Belle’s anger was boiling. Every single word she uttered seemed to make it worse, as if it were feeding upon itself. And having no other outlet for this anger, it would continue to grow and fester.
‘A kiss that would have led to other things—which was what you had in mind you—you lecher—had I not had the presence of mind to end it,’ she flared, furious with herself for not only responding to it, but liking what he had done to her. ‘You forced your will on me, forced me to kiss you. I did not invite you to do that.’
‘I forced nothing,’ he said, raking his fingers through his hair. ‘You brought it on yourself when you decided to invade my bedchamber, don’t forget.’
He sounded entirely too smug in saying that. ‘Only because I thought it wouldn’t have you in it. I am here because I had no choice if I was to retrieve the necklace.’
‘Choice? Yes, indeed.’ He turned her angry words aside as he walked round the bed to stand before her, the burning heat back in his eyes. ‘Choice you are, my love.’ He ran his fingers down the soft curve of her cheek. ‘The very cream of the lot.’

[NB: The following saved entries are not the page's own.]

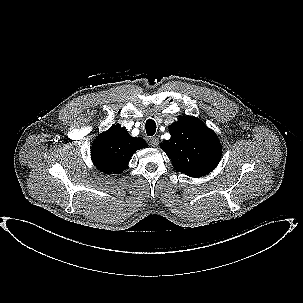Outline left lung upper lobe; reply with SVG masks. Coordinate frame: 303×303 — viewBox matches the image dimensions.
<instances>
[{
  "label": "left lung upper lobe",
  "mask_w": 303,
  "mask_h": 303,
  "mask_svg": "<svg viewBox=\"0 0 303 303\" xmlns=\"http://www.w3.org/2000/svg\"><path fill=\"white\" fill-rule=\"evenodd\" d=\"M171 138L161 148L174 169L190 177L211 172L221 159V144L215 132L198 118L181 116L169 126Z\"/></svg>",
  "instance_id": "5c2ea615"
}]
</instances>
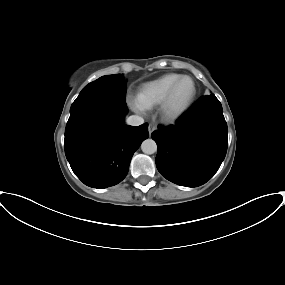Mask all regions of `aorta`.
<instances>
[{"label": "aorta", "mask_w": 285, "mask_h": 285, "mask_svg": "<svg viewBox=\"0 0 285 285\" xmlns=\"http://www.w3.org/2000/svg\"><path fill=\"white\" fill-rule=\"evenodd\" d=\"M141 150L145 154H154L157 151V144L152 139H146L141 144Z\"/></svg>", "instance_id": "1"}]
</instances>
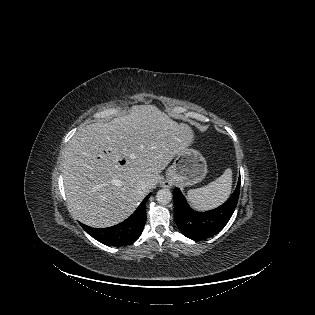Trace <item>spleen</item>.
<instances>
[{"instance_id":"obj_1","label":"spleen","mask_w":315,"mask_h":315,"mask_svg":"<svg viewBox=\"0 0 315 315\" xmlns=\"http://www.w3.org/2000/svg\"><path fill=\"white\" fill-rule=\"evenodd\" d=\"M232 188V170L224 173L206 186L187 192L188 200L198 210L206 211L220 206L230 196Z\"/></svg>"}]
</instances>
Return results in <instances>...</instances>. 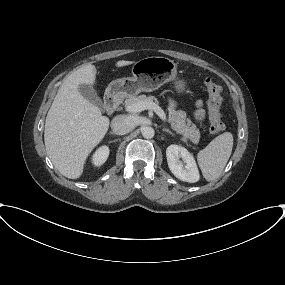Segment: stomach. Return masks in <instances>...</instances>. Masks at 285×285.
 Masks as SVG:
<instances>
[{"instance_id":"0dacf381","label":"stomach","mask_w":285,"mask_h":285,"mask_svg":"<svg viewBox=\"0 0 285 285\" xmlns=\"http://www.w3.org/2000/svg\"><path fill=\"white\" fill-rule=\"evenodd\" d=\"M132 75L112 81L106 92L112 97H128L152 92L168 82H174L178 93L185 91V81L177 79L176 64L166 57L151 56L137 61L132 67Z\"/></svg>"}]
</instances>
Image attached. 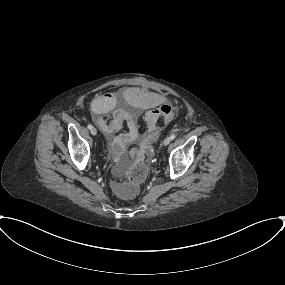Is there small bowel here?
Wrapping results in <instances>:
<instances>
[{"mask_svg": "<svg viewBox=\"0 0 285 285\" xmlns=\"http://www.w3.org/2000/svg\"><path fill=\"white\" fill-rule=\"evenodd\" d=\"M134 95L133 103L139 110L155 111L156 117L165 122H171L176 115V109L171 106L166 98L160 94L147 92L142 89H131ZM93 121L104 134L109 152L115 163L125 156V150L136 142L144 143L138 132L137 114L118 106V96L115 93L104 94L97 98L93 107ZM127 131L120 133L123 126ZM134 156L139 155V150L134 151Z\"/></svg>", "mask_w": 285, "mask_h": 285, "instance_id": "small-bowel-1", "label": "small bowel"}]
</instances>
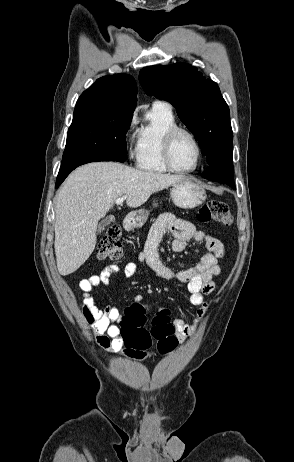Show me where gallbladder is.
Segmentation results:
<instances>
[{
  "instance_id": "obj_1",
  "label": "gallbladder",
  "mask_w": 294,
  "mask_h": 462,
  "mask_svg": "<svg viewBox=\"0 0 294 462\" xmlns=\"http://www.w3.org/2000/svg\"><path fill=\"white\" fill-rule=\"evenodd\" d=\"M114 221V218L109 216L107 217L106 219H104L103 221H101L98 225V233H100L104 227H106L107 225H109L111 222Z\"/></svg>"
}]
</instances>
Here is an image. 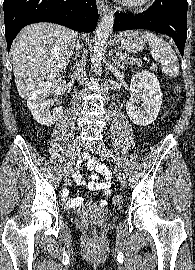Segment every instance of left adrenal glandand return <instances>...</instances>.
Returning a JSON list of instances; mask_svg holds the SVG:
<instances>
[{
	"mask_svg": "<svg viewBox=\"0 0 195 270\" xmlns=\"http://www.w3.org/2000/svg\"><path fill=\"white\" fill-rule=\"evenodd\" d=\"M113 61H114V63H115L117 66L121 67L120 62H119V61H117V54L114 56Z\"/></svg>",
	"mask_w": 195,
	"mask_h": 270,
	"instance_id": "1",
	"label": "left adrenal gland"
}]
</instances>
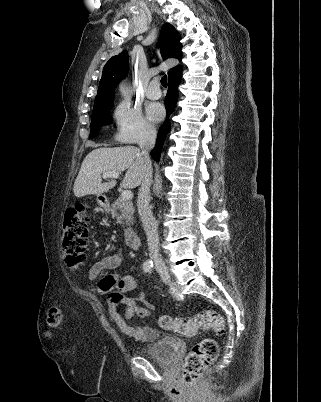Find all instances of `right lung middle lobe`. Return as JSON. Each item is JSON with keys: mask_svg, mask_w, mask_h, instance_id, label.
<instances>
[{"mask_svg": "<svg viewBox=\"0 0 321 402\" xmlns=\"http://www.w3.org/2000/svg\"><path fill=\"white\" fill-rule=\"evenodd\" d=\"M112 108H113V102L105 106L93 108L90 138H94L98 134L101 126L109 125L112 123L109 113V110Z\"/></svg>", "mask_w": 321, "mask_h": 402, "instance_id": "1", "label": "right lung middle lobe"}]
</instances>
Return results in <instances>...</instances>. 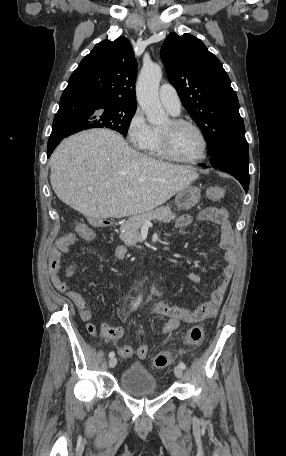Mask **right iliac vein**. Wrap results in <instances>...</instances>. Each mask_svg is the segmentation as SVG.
Returning a JSON list of instances; mask_svg holds the SVG:
<instances>
[{"instance_id": "obj_1", "label": "right iliac vein", "mask_w": 286, "mask_h": 456, "mask_svg": "<svg viewBox=\"0 0 286 456\" xmlns=\"http://www.w3.org/2000/svg\"><path fill=\"white\" fill-rule=\"evenodd\" d=\"M117 364V359L115 357H112L110 360H109V367L110 368H114Z\"/></svg>"}]
</instances>
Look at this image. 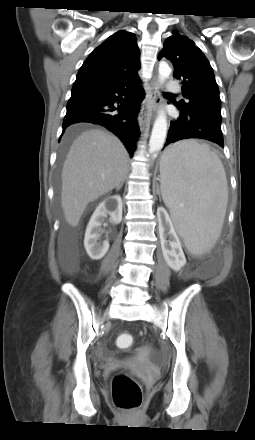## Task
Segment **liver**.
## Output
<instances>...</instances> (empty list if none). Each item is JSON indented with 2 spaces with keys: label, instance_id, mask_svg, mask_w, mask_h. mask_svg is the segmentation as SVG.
I'll return each instance as SVG.
<instances>
[{
  "label": "liver",
  "instance_id": "6515ba94",
  "mask_svg": "<svg viewBox=\"0 0 255 440\" xmlns=\"http://www.w3.org/2000/svg\"><path fill=\"white\" fill-rule=\"evenodd\" d=\"M129 154L122 142L101 129L84 131L73 142L62 169L61 206L76 227L88 203L113 190L124 180ZM168 167L161 162L160 171Z\"/></svg>",
  "mask_w": 255,
  "mask_h": 440
}]
</instances>
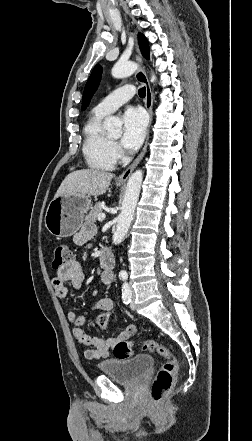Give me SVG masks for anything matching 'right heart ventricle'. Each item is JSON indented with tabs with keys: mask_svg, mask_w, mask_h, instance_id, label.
<instances>
[{
	"mask_svg": "<svg viewBox=\"0 0 252 441\" xmlns=\"http://www.w3.org/2000/svg\"><path fill=\"white\" fill-rule=\"evenodd\" d=\"M106 115L96 110L83 127L82 153L87 166L94 170L111 171L116 165L113 144L105 134L102 121Z\"/></svg>",
	"mask_w": 252,
	"mask_h": 441,
	"instance_id": "obj_1",
	"label": "right heart ventricle"
}]
</instances>
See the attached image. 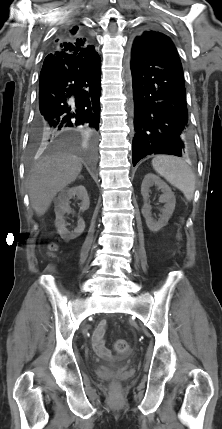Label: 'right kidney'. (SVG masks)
Here are the masks:
<instances>
[{
	"label": "right kidney",
	"mask_w": 222,
	"mask_h": 429,
	"mask_svg": "<svg viewBox=\"0 0 222 429\" xmlns=\"http://www.w3.org/2000/svg\"><path fill=\"white\" fill-rule=\"evenodd\" d=\"M75 196L81 200L80 211H85L89 208L90 201L86 188L83 185L74 186L71 188H66L62 190L58 197L55 199V214L56 220L55 225L57 227L58 233L69 239H74L81 235L85 229V222L82 218L79 217L78 225L74 231L69 232L66 228V223L64 219L65 213H71L72 210L69 206L70 199L75 198Z\"/></svg>",
	"instance_id": "1"
}]
</instances>
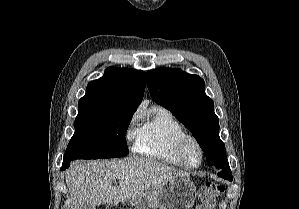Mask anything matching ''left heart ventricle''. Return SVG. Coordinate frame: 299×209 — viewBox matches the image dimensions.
Here are the masks:
<instances>
[{
	"label": "left heart ventricle",
	"mask_w": 299,
	"mask_h": 209,
	"mask_svg": "<svg viewBox=\"0 0 299 209\" xmlns=\"http://www.w3.org/2000/svg\"><path fill=\"white\" fill-rule=\"evenodd\" d=\"M200 151L194 143H189L185 151L186 161L190 165H197L200 162Z\"/></svg>",
	"instance_id": "b2bd125f"
}]
</instances>
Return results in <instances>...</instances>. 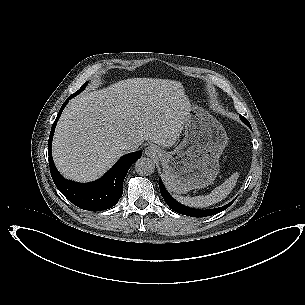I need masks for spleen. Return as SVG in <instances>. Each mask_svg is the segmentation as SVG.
I'll list each match as a JSON object with an SVG mask.
<instances>
[{"instance_id": "3e777b00", "label": "spleen", "mask_w": 305, "mask_h": 305, "mask_svg": "<svg viewBox=\"0 0 305 305\" xmlns=\"http://www.w3.org/2000/svg\"><path fill=\"white\" fill-rule=\"evenodd\" d=\"M235 174L231 175L220 186L216 187L208 195L195 197H183L173 194V197L180 203L192 208H204L216 204L227 197L235 183Z\"/></svg>"}]
</instances>
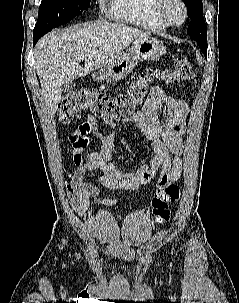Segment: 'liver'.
Returning <instances> with one entry per match:
<instances>
[{
  "mask_svg": "<svg viewBox=\"0 0 239 303\" xmlns=\"http://www.w3.org/2000/svg\"><path fill=\"white\" fill-rule=\"evenodd\" d=\"M148 33L122 23L95 22L53 30L38 41L36 72L51 114L57 111L62 85L113 63L134 40ZM85 61L84 67L80 61Z\"/></svg>",
  "mask_w": 239,
  "mask_h": 303,
  "instance_id": "6515ba94",
  "label": "liver"
}]
</instances>
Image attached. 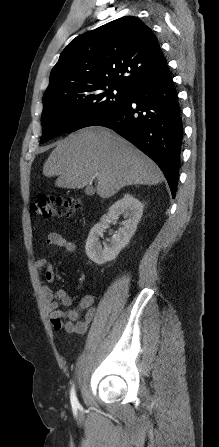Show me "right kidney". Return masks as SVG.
Masks as SVG:
<instances>
[{"mask_svg": "<svg viewBox=\"0 0 219 447\" xmlns=\"http://www.w3.org/2000/svg\"><path fill=\"white\" fill-rule=\"evenodd\" d=\"M142 214L143 204L133 195L125 194L123 198L116 201L88 235L85 245L88 258L98 265L114 260L135 234ZM120 215H123L125 219L122 227L109 240L110 244L102 247L99 237L109 227V223L118 220Z\"/></svg>", "mask_w": 219, "mask_h": 447, "instance_id": "right-kidney-1", "label": "right kidney"}]
</instances>
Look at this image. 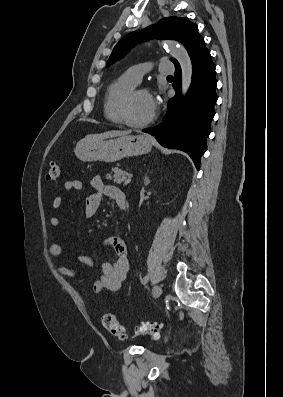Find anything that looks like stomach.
<instances>
[{"label":"stomach","mask_w":283,"mask_h":397,"mask_svg":"<svg viewBox=\"0 0 283 397\" xmlns=\"http://www.w3.org/2000/svg\"><path fill=\"white\" fill-rule=\"evenodd\" d=\"M151 139L146 135L122 136L110 140L83 139L74 150L76 157L83 162H116L130 156L149 153Z\"/></svg>","instance_id":"1"}]
</instances>
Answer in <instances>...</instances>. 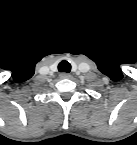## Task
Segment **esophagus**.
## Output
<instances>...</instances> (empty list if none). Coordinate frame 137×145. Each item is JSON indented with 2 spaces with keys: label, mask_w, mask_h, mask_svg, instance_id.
I'll use <instances>...</instances> for the list:
<instances>
[{
  "label": "esophagus",
  "mask_w": 137,
  "mask_h": 145,
  "mask_svg": "<svg viewBox=\"0 0 137 145\" xmlns=\"http://www.w3.org/2000/svg\"><path fill=\"white\" fill-rule=\"evenodd\" d=\"M59 76H60V78H61V79H68V78H70V77H71V75H70V74L65 73V72L61 73Z\"/></svg>",
  "instance_id": "34e87169"
}]
</instances>
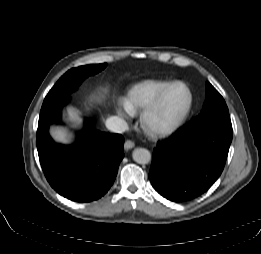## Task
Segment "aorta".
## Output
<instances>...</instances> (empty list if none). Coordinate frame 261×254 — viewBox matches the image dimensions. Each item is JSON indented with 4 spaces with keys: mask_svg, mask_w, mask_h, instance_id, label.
<instances>
[{
    "mask_svg": "<svg viewBox=\"0 0 261 254\" xmlns=\"http://www.w3.org/2000/svg\"><path fill=\"white\" fill-rule=\"evenodd\" d=\"M133 160L138 164H148L151 162V153L145 148H137L132 154Z\"/></svg>",
    "mask_w": 261,
    "mask_h": 254,
    "instance_id": "1",
    "label": "aorta"
}]
</instances>
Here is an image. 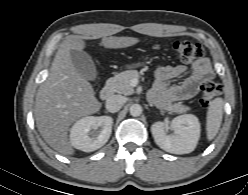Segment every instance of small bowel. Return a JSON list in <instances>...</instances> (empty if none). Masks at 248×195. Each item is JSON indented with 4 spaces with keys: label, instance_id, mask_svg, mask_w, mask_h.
I'll list each match as a JSON object with an SVG mask.
<instances>
[{
    "label": "small bowel",
    "instance_id": "1",
    "mask_svg": "<svg viewBox=\"0 0 248 195\" xmlns=\"http://www.w3.org/2000/svg\"><path fill=\"white\" fill-rule=\"evenodd\" d=\"M184 65L161 66L156 70L155 82L150 90V99L160 107H168L174 102L195 96L200 85L213 78V69L208 59H200L192 66L191 73L179 84L170 85L169 81L185 74Z\"/></svg>",
    "mask_w": 248,
    "mask_h": 195
}]
</instances>
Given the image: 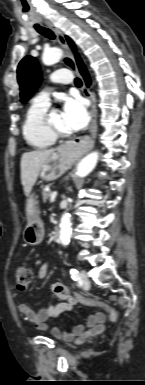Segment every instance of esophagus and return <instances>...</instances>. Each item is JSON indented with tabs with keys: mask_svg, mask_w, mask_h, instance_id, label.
Returning <instances> with one entry per match:
<instances>
[{
	"mask_svg": "<svg viewBox=\"0 0 145 385\" xmlns=\"http://www.w3.org/2000/svg\"><path fill=\"white\" fill-rule=\"evenodd\" d=\"M46 25L55 33L57 37V41L60 46L64 49L65 53L63 55V62L66 66H68L71 70H73L77 75H80L76 62L73 56L69 52V47L67 41L57 27H55L51 22H46ZM83 94L87 97L91 102V115L92 120L90 124V136H85L83 138L77 139L71 142L68 146L72 150H76L78 152L86 153L91 150L95 143V138L97 134V107H96V96L91 88L87 87L85 84L82 88Z\"/></svg>",
	"mask_w": 145,
	"mask_h": 385,
	"instance_id": "esophagus-1",
	"label": "esophagus"
}]
</instances>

His soft answer and soothing caress awoke once again tingling answers in places Belle tried to ignore. This betrayal by her own body aroused an impatient vexation. She had foolishly thought that all the quickening fires she had just felt in his arms had been thoroughly quenched by her anger. But she was becoming increasingly aware of the folly of that conclusion. Where his finger touched, she burned. It was a hard fact for her pride to accept. He was capable of scattering her wits in a thousand different directions. She wished she could deny it, for she realised he had a way of affecting her that made her uneasy of future encounters.
He stood before her, his wide shoulders narrowing her world to a dark, limited space. She glanced past him, but quickly dismissed the idea of darting for the door, for she strongly suspected he was as quick as he was strong. Shaking her head, Belle stepped back from him and pressed a trembling hand to his chest to hold him away.
‘You have been too long with the military and got too comfortable with the camp-followers to know how to treat a lady. I’ve heard how soldiers like to dally here and there at their leisure—I can’t imagine officers being any different.’
‘In some cases your imagination is correct, Belle. After years of soldiering, adjusting to civilian life is not an easy matter, and I, for one, intend to try.’
‘And I am not gullible enough to believe in miracles,’ she bit back. ‘I am not one of your common women. I will not be tumbled between the sheets and left to bear a child in shame. This was a mistake, a mistake you will have cause to regret.’ She walked past him, heading for the door.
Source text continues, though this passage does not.